Sunday, 14 August 2011
The Vale of Pewsey by Edward Loxton Knight
I thought this was a rare enough colour woodcut by the British artist Edward Loxton Knight to be worth a quick post. It's just come up for sale on British ebay from Jubilee Galleries at the kind of 'Buy it now' price it might go for at auction in Nottingham without exactly being his most stylish work. He adopted a pretty Arnesby-Brownish manner later on and I don't think The Vale of Pewsey is as period as some of the work on my Loxton Knight post (September, 2011). In its favour, it's subtle and ambitious. It's the first out of an edition of 35, I think, still in the original frame and mount, so it is hard to say what the actual condition is - and at that kind of price, it matters. If his earlier work tends to look like colour-by-numbers, then this one is too much like a conventional landscape painting to be that interesting as a print. He just can't win, can he?

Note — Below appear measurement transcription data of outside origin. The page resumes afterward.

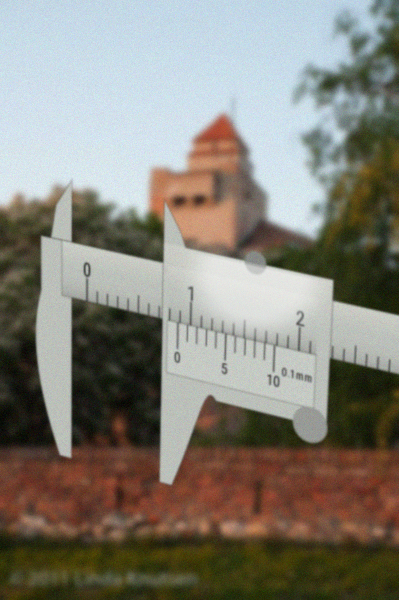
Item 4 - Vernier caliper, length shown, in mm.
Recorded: 8.8 mm
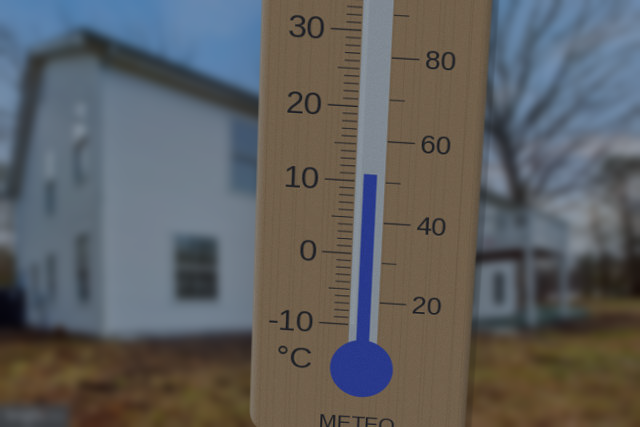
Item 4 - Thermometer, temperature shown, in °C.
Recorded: 11 °C
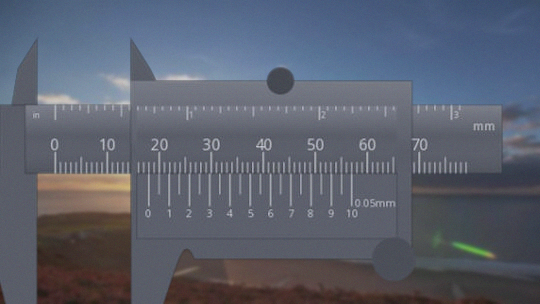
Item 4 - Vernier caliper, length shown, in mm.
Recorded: 18.0 mm
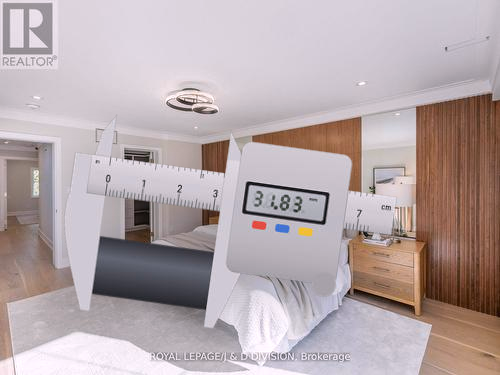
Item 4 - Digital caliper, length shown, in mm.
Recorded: 31.83 mm
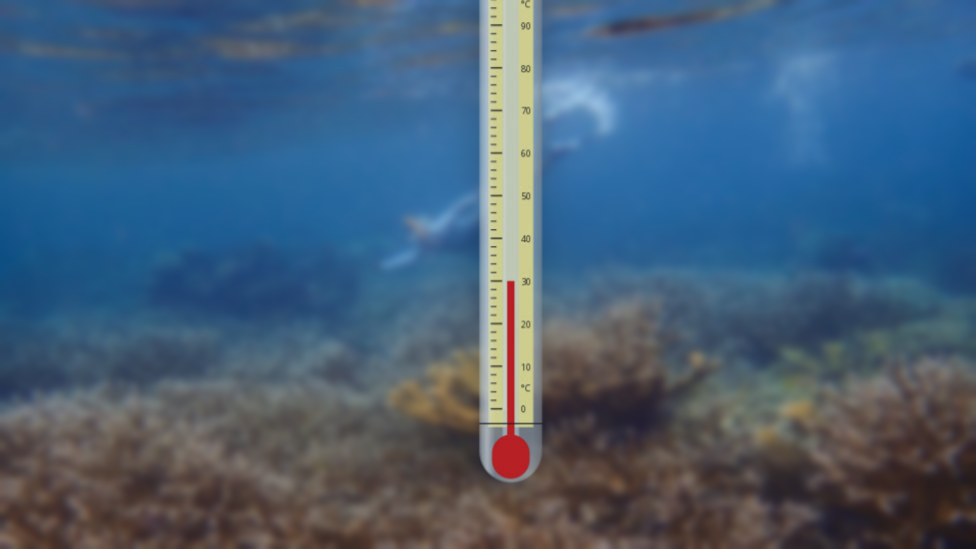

Here is a replacement image that I've found with help (see comments) which may show altered colours, I'll put it like that. It will come from a photograph from a catalogue because that's where all these art sites find their images - that or on ebay. I had this one down as The Trent Valley, which is probably wrong as the Trent valley isn't so heavily wooded. You have to ask yourself if this is just another version or is it just that the top print has faded. I tend to think Loxton Knight was correcting a misjudgement by darkening the foreground in the lower print because the blue of the valley in the upper print is too pronounced and makes it float upwards. Darkening the clouds had the same effect. I think the improvements work and that number two is the better print. It goes to show what care Loxton Knight took with his woodcuts.